It’s unfair to ignore the snob appeal of couture, which has only ever been materially available to a select few, many of whom choose to remain anonymous. However, part of the appeal of following the forte is that it is so “other”: “The exceedingly rich,” F. Scott Fitzgerald observed, “are not like you and me.” The fall 2022 season was less about trends than remixes.
That fishbowl effect explains the attractiveness of television shows like Lifestyles of the Rich and Famous or The Kardashians, as well as what keeps us glued to the couture shows, which are now as meta as they are significant.
Put it down to the “archival age” we live in, with its visuals, references, and simulations. It’s not unexpected that red carpets have become meta, alluding to famous previous appearances. Therefore it’s not strange to see the same thing happening on the runways. Couture, which is still a paid-to-play game, has evolved into a spectator sport over time.
Garments that were once showcased to clients and shared selectively through media sources, for example, are now instantly broadcast worldwide. Perhaps this is why fashion appears to be going through a “cover song” period. The fall 2022 season was more about remixes than trends, with many designers practically revisiting archives.
Making old trends available to a new audience yearning for them but born too late to have access to them could be viewed as a time-spanning, democratic, if not modern, gesture.
However, the forte has developed in different ways. Not all exhibits are held in Paris, and designers’ offerings have spread across the gender spectrum. Iris van Herpen argued for including personalized technology in a category devoted to manual work.

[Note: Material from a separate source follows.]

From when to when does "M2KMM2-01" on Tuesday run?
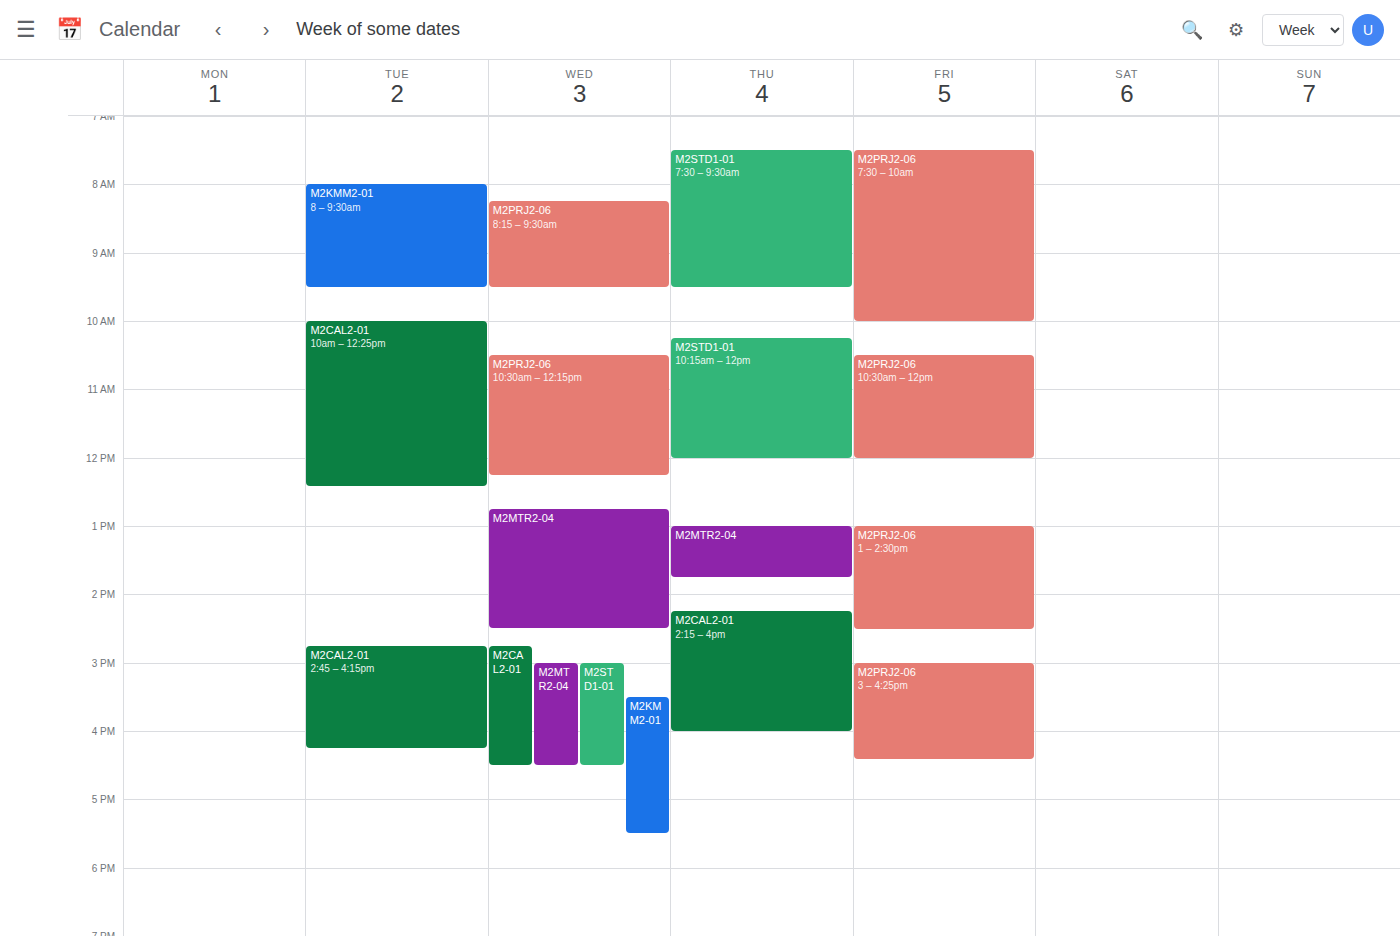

And now, when several ready-to-wear collections feature couture-priced items, Balenciaga is introducing a pret-a-couture idea, delivering limited edition, made in France, objects only available at the brand’s flagship may be adjusted on demand by the ateliers. “It’s vital to discuss,” Cédric Charbit, CEO of Balenciaga, told Vogue Business, stressing that couture is currently “a little too confidential.”